Page segmentation data
************

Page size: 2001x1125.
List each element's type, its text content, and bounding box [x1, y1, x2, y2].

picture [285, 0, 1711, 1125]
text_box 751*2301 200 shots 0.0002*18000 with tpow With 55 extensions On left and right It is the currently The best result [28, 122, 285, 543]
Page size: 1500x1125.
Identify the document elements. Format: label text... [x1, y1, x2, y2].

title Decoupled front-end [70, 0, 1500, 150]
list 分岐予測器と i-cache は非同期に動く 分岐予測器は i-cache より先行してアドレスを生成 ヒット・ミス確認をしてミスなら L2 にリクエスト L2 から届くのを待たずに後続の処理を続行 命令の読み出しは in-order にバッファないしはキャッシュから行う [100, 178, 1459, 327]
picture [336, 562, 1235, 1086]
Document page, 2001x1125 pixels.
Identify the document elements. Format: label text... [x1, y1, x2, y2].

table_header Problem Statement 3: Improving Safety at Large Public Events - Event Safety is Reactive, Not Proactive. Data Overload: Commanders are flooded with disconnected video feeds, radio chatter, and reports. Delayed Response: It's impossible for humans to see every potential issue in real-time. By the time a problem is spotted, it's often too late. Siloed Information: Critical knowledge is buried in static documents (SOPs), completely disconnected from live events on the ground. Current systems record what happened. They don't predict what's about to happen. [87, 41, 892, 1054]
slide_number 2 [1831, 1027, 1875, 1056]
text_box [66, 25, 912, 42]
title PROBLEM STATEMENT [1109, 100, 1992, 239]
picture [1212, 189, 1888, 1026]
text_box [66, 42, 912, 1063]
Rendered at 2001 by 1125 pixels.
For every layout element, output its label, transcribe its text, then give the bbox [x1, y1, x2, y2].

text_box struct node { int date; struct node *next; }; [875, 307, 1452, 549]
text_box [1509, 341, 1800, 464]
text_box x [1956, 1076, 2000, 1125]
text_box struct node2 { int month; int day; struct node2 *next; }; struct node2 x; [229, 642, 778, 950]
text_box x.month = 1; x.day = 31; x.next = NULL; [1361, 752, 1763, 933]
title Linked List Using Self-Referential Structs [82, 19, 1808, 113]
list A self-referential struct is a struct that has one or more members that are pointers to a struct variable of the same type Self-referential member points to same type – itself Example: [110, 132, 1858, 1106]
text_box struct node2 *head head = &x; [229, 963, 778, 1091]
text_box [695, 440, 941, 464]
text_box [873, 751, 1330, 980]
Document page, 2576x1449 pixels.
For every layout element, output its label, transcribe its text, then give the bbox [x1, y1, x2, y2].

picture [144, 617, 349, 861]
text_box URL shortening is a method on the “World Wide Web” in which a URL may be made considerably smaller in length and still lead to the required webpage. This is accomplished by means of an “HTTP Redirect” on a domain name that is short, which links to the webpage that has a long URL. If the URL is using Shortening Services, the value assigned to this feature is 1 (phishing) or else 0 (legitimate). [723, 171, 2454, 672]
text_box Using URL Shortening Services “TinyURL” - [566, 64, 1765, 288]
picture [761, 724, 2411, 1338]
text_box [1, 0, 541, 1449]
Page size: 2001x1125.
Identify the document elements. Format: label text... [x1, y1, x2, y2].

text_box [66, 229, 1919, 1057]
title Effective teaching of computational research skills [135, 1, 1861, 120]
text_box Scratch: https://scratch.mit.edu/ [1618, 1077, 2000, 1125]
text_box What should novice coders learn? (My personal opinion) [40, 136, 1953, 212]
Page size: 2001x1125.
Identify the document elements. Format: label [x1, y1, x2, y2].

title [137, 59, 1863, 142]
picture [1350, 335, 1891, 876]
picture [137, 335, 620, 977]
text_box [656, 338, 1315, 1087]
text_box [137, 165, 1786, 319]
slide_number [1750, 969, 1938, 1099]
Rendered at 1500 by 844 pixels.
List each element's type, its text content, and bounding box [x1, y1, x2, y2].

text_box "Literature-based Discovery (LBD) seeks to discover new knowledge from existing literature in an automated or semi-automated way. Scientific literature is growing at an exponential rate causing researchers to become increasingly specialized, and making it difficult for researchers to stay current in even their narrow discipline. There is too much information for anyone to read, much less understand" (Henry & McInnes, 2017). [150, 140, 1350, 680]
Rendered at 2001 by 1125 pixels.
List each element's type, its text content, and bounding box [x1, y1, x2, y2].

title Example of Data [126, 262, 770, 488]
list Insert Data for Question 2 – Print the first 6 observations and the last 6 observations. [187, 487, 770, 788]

************

→ INSTRUCTION:
Recopy the entries above in their entirety, exactly.

→ ANSWER TO THIS EXERCISE:
Page size: 2001x1125.
List each element's type, its text content, and bounding box [x1, y1, x2, y2].

picture [285, 0, 1711, 1125]
text_box 751*2301 200 shots 0.0002*18000 with tpow With 55 extensions On left and right It is the currently The best result [28, 122, 285, 543]
Page size: 1500x1125.
Identify the document elements. Format: label text... [x1, y1, x2, y2].

title Decoupled front-end [70, 0, 1500, 150]
list 分岐予測器と i-cache は非同期に動く 分岐予測器は i-cache より先行してアドレスを生成 ヒット・ミス確認をしてミスなら L2 にリクエスト L2 から届くのを待たずに後続の処理を続行 命令の読み出しは in-order にバッファないしはキャッシュから行う [100, 178, 1459, 327]
picture [336, 562, 1235, 1086]
Document page, 2001x1125 pixels.
Identify the document elements. Format: label text... [x1, y1, x2, y2].

table_header Problem Statement 3: Improving Safety at Large Public Events - Event Safety is Reactive, Not Proactive. Data Overload: Commanders are flooded with disconnected video feeds, radio chatter, and reports. Delayed Response: It's impossible for humans to see every potential issue in real-time. By the time a problem is spotted, it's often too late. Siloed Information: Critical knowledge is buried in static documents (SOPs), completely disconnected from live events on the ground. Current systems record what happened. They don't predict what's about to happen. [87, 41, 892, 1054]
slide_number 2 [1831, 1027, 1875, 1056]
text_box [66, 25, 912, 42]
title PROBLEM STATEMENT [1109, 100, 1992, 239]
picture [1212, 189, 1888, 1026]
text_box [66, 42, 912, 1063]
Rendered at 2001 by 1125 pixels.
For every layout element, output its label, transcribe its text, then give the bbox [x1, y1, x2, y2].

text_box struct node { int date; struct node *next; }; [875, 307, 1452, 549]
text_box [1509, 341, 1800, 464]
text_box x [1956, 1076, 2000, 1125]
text_box struct node2 { int month; int day; struct node2 *next; }; struct node2 x; [229, 642, 778, 950]
text_box x.month = 1; x.day = 31; x.next = NULL; [1361, 752, 1763, 933]
title Linked List Using Self-Referential Structs [82, 19, 1808, 113]
list A self-referential struct is a struct that has one or more members that are pointers to a struct variable of the same type Self-referential member points to same type – itself Example: [110, 132, 1858, 1106]
text_box struct node2 *head head = &x; [229, 963, 778, 1091]
text_box [695, 440, 941, 464]
text_box [873, 751, 1330, 980]
Document page, 2576x1449 pixels.
For every layout element, output its label, transcribe its text, then give the bbox [x1, y1, x2, y2].

picture [144, 617, 349, 861]
text_box URL shortening is a method on the “World Wide Web” in which a URL may be made considerably smaller in length and still lead to the required webpage. This is accomplished by means of an “HTTP Redirect” on a domain name that is short, which links to the webpage that has a long URL. If the URL is using Shortening Services, the value assigned to this feature is 1 (phishing) or else 0 (legitimate). [723, 171, 2454, 672]
text_box Using URL Shortening Services “TinyURL” - [566, 64, 1765, 288]
picture [761, 724, 2411, 1338]
text_box [1, 0, 541, 1449]
Page size: 2001x1125.
Identify the document elements. Format: label text... [x1, y1, x2, y2].

text_box [66, 229, 1919, 1057]
title Effective teaching of computational research skills [135, 1, 1861, 120]
text_box Scratch: https://scratch.mit.edu/ [1618, 1077, 2000, 1125]
text_box What should novice coders learn? (My personal opinion) [40, 136, 1953, 212]
Page size: 2001x1125.
Identify the document elements. Format: label [x1, y1, x2, y2].

title [137, 59, 1863, 142]
picture [1350, 335, 1891, 876]
picture [137, 335, 620, 977]
text_box [656, 338, 1315, 1087]
text_box [137, 165, 1786, 319]
slide_number [1750, 969, 1938, 1099]
Rendered at 1500 by 844 pixels.
List each element's type, its text content, and bounding box [x1, y1, x2, y2].

text_box "Literature-based Discovery (LBD) seeks to discover new knowledge from existing literature in an automated or semi-automated way. Scientific literature is growing at an exponential rate causing researchers to become increasingly specialized, and making it difficult for researchers to stay current in even their narrow discipline. There is too much information for anyone to read, much less understand" (Henry & McInnes, 2017). [150, 140, 1350, 680]
Rendered at 2001 by 1125 pixels.
List each element's type, its text content, and bounding box [x1, y1, x2, y2].

title Example of Data [126, 262, 770, 488]
list Insert Data for Question 2 – Print the first 6 observations and the last 6 observations. [187, 487, 770, 788]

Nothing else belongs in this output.